Mouse stops, her hand on the ignition key. She feels like crying.

“Get out,” he tells her. “I'm driving.”

Mouse fights back the tears. “You
can't,
” she says.

“No? You don't think so?”

“What if we get stopped by the police again?”


I'm
not going to drive like it's the Indy 500.”

“What if we get stopped again anyway?” Mouse says. “Do you even have a driver's license?”

“Do I—” He pauses. Mouse hears him pull out his wallet and flip through it. “Ah-hah!” he cries triumphantly, but the cry cuts off too soon. “Wait,” he says. “What year is this?”

“1997,” says Mouse.

“Goddamnit!…”

“So you don't have a driver's license,” Mouse says. “And if we do get stopped again, especially with the car smelling like this, you'll probably be arrested.”

“Fine,” he says. He reaches for the door handle. “I'll just get out here, then, and—”

“We're in the middle of nowhere,” Mouse reminds him. “It's getting cold out. You might freeze before you get another ride.”

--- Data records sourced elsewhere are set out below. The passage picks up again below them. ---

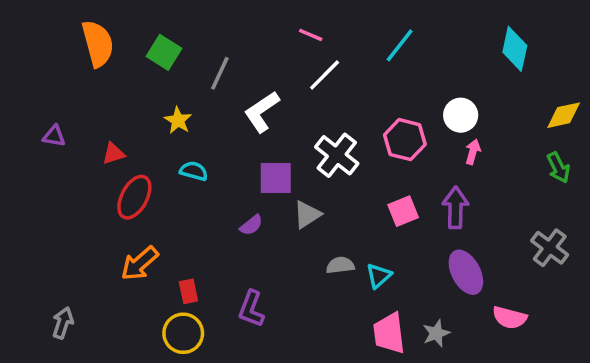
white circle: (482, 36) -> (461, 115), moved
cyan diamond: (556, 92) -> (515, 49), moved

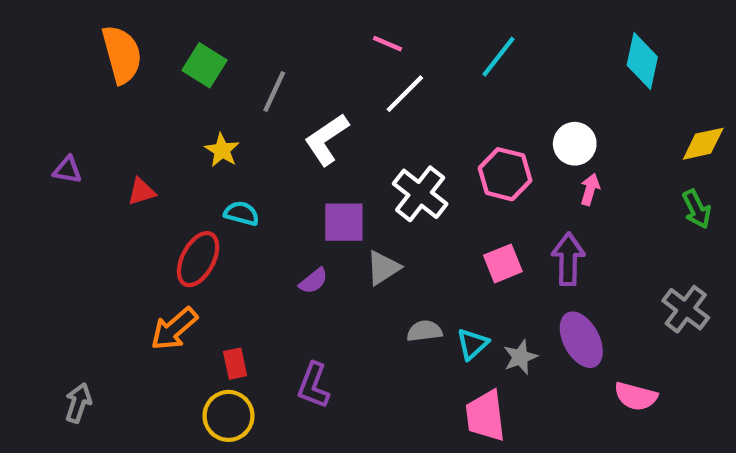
red ellipse: (134, 197) -> (198, 259), moved
gray star: (436, 333) -> (520, 357), moved

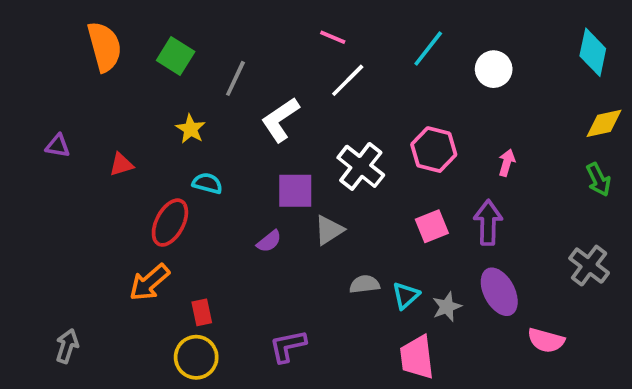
cyan diamond: (642, 61) -> (593, 52), moved
white circle: (575, 144) -> (494, 69), moved
purple L-shape: (313, 385) -> (288, 346), moved, turned 57

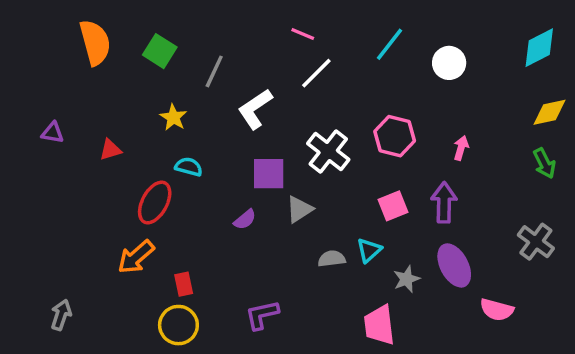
cyan diamond: (593, 52) -> (539, 48), turned 51
cyan triangle: (406, 295) -> (369, 250), moved

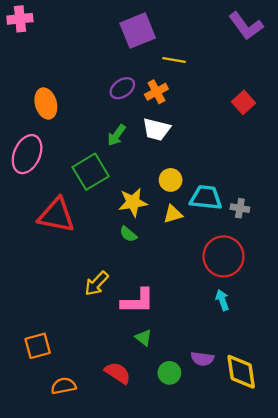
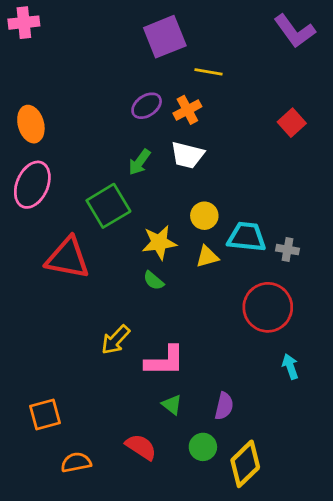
orange ellipse: (46, 104) -> (31, 124), moved
cyan arrow: (222, 300) -> (290, 367), moved
purple semicircle: (202, 359) -> (224, 406), moved, turned -85
yellow diamond: (241, 372) -> (245, 464), moved, turned 54

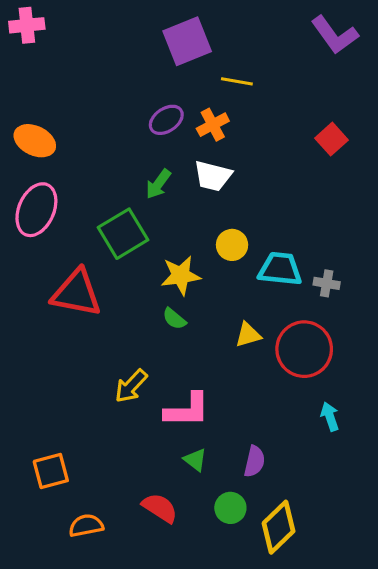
orange ellipse: (31, 124) -> (35, 141), turned -48
yellow triangle: (207, 257) -> (248, 335), moved

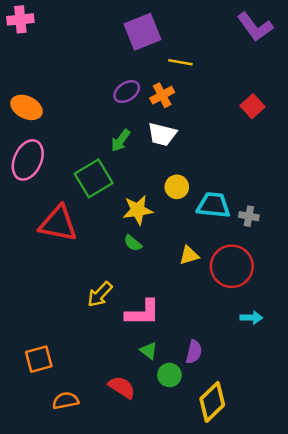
cyan arrow: (330, 416) -> (251, 318), turned 110
green circle: (230, 508) -> (169, 375), moved

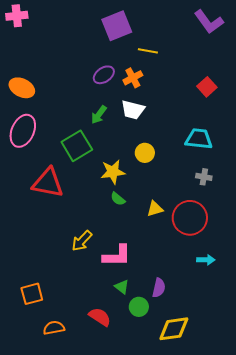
cyan trapezoid: (213, 205) -> (199, 139), moved
green semicircle: (133, 243) -> (118, 199), moved
yellow diamond: (212, 402) -> (174, 329), turned 36

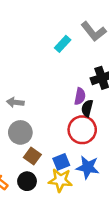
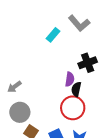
gray arrow: (15, 102) -> (14, 87), turned -40

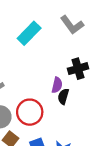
cyan rectangle: (53, 35) -> (29, 33), moved, size x1.5
red circle: (73, 108) -> (30, 112), moved

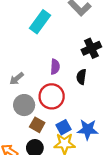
purple semicircle: (57, 85) -> (55, 67), moved

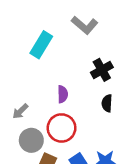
black semicircle: (81, 77) -> (107, 103), moved

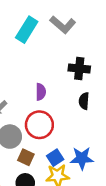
cyan rectangle: (41, 45) -> (27, 30), moved
black cross: (102, 70) -> (79, 68), turned 35

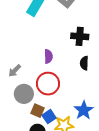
blue square: (55, 158) -> (49, 117), moved
blue star: (82, 158) -> (84, 110), turned -30

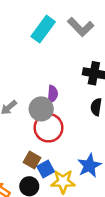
gray circle: (24, 94) -> (41, 109), moved

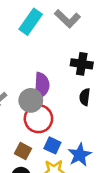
purple semicircle: (53, 94) -> (42, 85), size x1.5
blue square: (46, 169) -> (52, 145), moved, turned -35

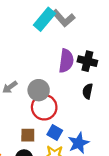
gray L-shape: (67, 19) -> (63, 18), moved
purple semicircle: (42, 85) -> (66, 61), moved
brown square: (23, 151) -> (28, 135), turned -32

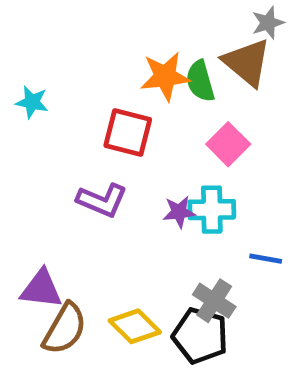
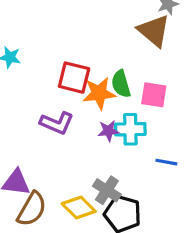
orange star: (165, 76) -> (99, 93), moved
green semicircle: (200, 81) -> (121, 84), moved
pink square: (228, 144) -> (154, 95), moved, turned -36
gray cross: (214, 301) -> (107, 190), moved

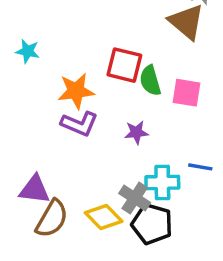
red square: (74, 78) -> (124, 65), moved
orange star: (99, 93) -> (76, 91), moved
cyan cross: (130, 129) -> (162, 182), moved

The look he gives her is withering. “All right,” he says. “You want to drive, then drive—to the next big town. Then I am getting out.”

Mouse hesitates. “Look,” she says, softening her voice, “I really wasn't trying to get us pulled over. If you want to go on traveling together, I promise, I won't—”

He cuts her off. “Just drive…or else.”

She drives.

The next big town is Rapid City, South Dakota—no more than an hour and a half away, even if Mouse keeps the car's speed down. She has ninety minutes to think of something. At first it seems hopeless: every time she checks the rearview mirror he's staring at her, as if he can hear her plotting against him.

But as Mouse herself has learned firsthand, vigilance can be exhausting. Not long after they cross the state border, she looks in the mirror for the umpteenth time and finds him asleep.

Most of him, anyway: his body has slumped down in the seat, and his head is lolling back. But as Mouse continues to watch him, dividing her attention between the mirror and the road ahead, his right arm comes up, like a cobra rising out of a basket, until the back of his hand brushes the roof of the car. His hand recoils from the contact, tenses, and begins striking the roof deliberately, alternating between soft and hard blows.

Thump-THWACK-THWACK-thump…thump…THWACK-thump…THWACK-thump…THWACK-thump-THWACK-THWACK…

“Xavier?” says Mouse. But this isn't one of Xavier's drum solos; it's something else.

…thump-THWACK-THWACK…thump-thump-thump-thump…thump…thump-THWACK-thump…thump…

Code, Mouse realizes. It's a message in code.